Since Jaws popularized the subgenre in 1975, there have been more than 100 killer shark movies, including The Meg, Sharknado, Deep Blue Sea, and many more.
The major shark attack setpiece that is meant to establish what the stakes are for Zephyr is apathetically staged, and it completely fails to provide the live wire terror that is absolutely necessary in such a scene. Additionally, while the cat and mouse serial killer storyline has a few unexpected moments, it mostly fails to earn its position as the primary mode of the plot. It is not quite gory enough to sell Zephyr’s physical predicament, and the script has very few ideas for ways for her to make interesting use of the setting as she tries desperately to escape.
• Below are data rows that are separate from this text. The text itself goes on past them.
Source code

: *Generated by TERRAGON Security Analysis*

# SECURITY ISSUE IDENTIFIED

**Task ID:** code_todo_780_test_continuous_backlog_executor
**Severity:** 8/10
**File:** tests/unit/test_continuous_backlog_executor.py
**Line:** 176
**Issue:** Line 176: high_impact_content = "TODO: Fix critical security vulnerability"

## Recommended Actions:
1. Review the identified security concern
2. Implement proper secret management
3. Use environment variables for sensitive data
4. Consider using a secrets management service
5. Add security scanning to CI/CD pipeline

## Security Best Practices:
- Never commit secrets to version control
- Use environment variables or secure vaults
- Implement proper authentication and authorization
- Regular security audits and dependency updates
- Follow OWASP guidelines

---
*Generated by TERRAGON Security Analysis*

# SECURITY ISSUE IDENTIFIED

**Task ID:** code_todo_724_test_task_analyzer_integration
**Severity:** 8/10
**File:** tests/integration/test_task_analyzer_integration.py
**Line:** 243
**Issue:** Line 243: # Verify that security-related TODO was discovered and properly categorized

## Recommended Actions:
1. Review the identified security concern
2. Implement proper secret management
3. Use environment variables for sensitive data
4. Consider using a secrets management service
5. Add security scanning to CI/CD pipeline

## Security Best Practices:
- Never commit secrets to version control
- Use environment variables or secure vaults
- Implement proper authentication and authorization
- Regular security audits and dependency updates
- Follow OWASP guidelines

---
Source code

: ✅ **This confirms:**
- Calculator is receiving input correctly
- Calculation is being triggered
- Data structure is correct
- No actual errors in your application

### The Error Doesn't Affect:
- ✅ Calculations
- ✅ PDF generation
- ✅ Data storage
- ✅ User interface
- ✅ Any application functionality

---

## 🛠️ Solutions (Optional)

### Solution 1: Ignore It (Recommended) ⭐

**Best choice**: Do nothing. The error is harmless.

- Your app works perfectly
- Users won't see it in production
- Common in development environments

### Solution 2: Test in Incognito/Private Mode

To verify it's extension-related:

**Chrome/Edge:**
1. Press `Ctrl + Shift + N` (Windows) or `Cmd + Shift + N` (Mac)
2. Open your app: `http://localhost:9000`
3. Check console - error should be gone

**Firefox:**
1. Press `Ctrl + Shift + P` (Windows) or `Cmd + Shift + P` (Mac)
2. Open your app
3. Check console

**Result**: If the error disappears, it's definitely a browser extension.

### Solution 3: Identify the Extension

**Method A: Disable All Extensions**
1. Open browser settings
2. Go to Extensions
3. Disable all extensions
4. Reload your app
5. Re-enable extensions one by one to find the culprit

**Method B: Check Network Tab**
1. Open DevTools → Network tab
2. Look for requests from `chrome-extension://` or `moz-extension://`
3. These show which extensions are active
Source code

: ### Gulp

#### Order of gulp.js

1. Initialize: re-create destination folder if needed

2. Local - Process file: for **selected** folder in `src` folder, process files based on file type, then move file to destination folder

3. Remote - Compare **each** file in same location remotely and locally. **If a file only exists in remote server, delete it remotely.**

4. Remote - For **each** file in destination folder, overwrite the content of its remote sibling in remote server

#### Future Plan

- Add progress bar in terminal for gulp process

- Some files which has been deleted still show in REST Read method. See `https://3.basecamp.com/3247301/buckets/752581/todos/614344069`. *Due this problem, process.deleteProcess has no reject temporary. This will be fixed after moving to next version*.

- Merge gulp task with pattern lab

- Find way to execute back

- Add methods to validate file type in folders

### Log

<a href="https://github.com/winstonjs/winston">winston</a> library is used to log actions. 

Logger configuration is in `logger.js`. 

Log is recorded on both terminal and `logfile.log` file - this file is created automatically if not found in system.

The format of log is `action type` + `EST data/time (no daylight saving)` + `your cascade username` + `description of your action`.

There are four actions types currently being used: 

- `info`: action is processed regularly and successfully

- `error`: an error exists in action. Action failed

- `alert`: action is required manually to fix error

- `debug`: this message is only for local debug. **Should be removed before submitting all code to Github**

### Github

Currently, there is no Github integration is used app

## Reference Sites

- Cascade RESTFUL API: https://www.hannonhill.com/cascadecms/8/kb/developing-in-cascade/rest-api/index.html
The romance storyline also fails to offer an interesting juxtaposition with the rest of the movie, because the characters are laboriously shoved into positions that make sense from a plot perspective, but don’t come organically from their established personalities. This is compounded by a third act that seems to think that merely repeating a phrase from the first act counts as bringing the story “full circle,” even though it is arbitrarily shoehorned into the dialogue in ways that frankly baffled me.
As a meat-and-potatoes thriller, Dangerous Animals does get the job done, but if it didn’t center Jai Courtney’s great serial killer performance, it would have absolutely nothing to recommend it to those who aren’t already wholly devoted to watching every single thriller that comes to theaters.
Dangerous Animals premieres in theaters on June 6.